Were we not always taught that the great pyramids of Giza were burial tombs? A friend told me about a show he saw that surmised that the massive “funerary” structures were actually gigantic hydraulic pumps. The theory is the subject of many new videos and explains physical evidence such as water erosion on the ceilings of chambers within the pyramids. Yet there is more: the acoustic properties of the particular stones, the engineering, and evidence of chemical explosions and high heat, all suggest that the pump generated an electric pulse. For agriculture? For energy? Physicists, mathematicians, and many others are busy working on these questions.
Does changing our concept of the pyramids from tombs to machines affect our faith? That might depend on our view of ancient peoples. If you watched Charlton Heston in Exodus growing up, as I did, it’s hard to imagine anything but long lines of slaves towing huge stones. Impressive, but primitive.
What about Abram being called out of Ur? Does it matter whether you picture Ur as an unimportant, dusty little town, or a technologically advanced power capital?
I believe it does matter. If our idea of the kingdom of God lingers on shepherd cloaks and quiet manger scenes, we miss the potency of God’s imminent voice calling us, calling us in the very midst of machines, commerce, tremendous activity.
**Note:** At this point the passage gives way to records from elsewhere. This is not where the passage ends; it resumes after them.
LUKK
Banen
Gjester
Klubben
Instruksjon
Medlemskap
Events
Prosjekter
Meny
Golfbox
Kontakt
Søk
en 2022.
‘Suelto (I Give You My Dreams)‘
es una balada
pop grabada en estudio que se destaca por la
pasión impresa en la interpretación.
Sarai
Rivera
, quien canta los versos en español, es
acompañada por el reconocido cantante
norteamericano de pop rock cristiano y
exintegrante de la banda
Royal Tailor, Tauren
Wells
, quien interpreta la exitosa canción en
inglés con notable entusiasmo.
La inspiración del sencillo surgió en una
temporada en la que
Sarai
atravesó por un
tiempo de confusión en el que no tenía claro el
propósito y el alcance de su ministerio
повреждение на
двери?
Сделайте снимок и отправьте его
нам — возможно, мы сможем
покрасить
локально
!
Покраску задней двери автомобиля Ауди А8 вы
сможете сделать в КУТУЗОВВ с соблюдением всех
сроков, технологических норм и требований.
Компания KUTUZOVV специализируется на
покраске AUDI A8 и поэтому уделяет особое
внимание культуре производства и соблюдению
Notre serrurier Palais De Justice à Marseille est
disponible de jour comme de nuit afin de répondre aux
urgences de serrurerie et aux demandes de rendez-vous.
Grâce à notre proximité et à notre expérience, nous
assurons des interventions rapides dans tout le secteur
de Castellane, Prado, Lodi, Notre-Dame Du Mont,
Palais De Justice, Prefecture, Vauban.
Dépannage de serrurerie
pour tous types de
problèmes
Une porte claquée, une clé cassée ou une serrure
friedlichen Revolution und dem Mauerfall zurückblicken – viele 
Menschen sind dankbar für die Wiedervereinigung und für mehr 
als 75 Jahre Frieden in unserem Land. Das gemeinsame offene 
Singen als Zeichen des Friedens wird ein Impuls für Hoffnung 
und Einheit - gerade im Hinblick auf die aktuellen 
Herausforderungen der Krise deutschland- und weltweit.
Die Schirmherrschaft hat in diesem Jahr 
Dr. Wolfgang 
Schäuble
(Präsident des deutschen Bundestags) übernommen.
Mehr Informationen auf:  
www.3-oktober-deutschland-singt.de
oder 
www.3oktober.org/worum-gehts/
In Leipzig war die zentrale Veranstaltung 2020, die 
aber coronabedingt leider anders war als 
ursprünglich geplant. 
He called upon the fathers of the faith in times we too quickly dismiss as simplistic. “Maybe it was easier for them…there wasn’t much going on!” Actually, I wonder if we could have kept up.
As we celebrate Thanksgiving this month, and remember our fathers in the faith, we should challenge ourselves and our children to boldly follow Christ, to study wisdom, to exercise dominion, to look up at the vast machines and say, “My God is yet stronger and He is the Lord of Lords!”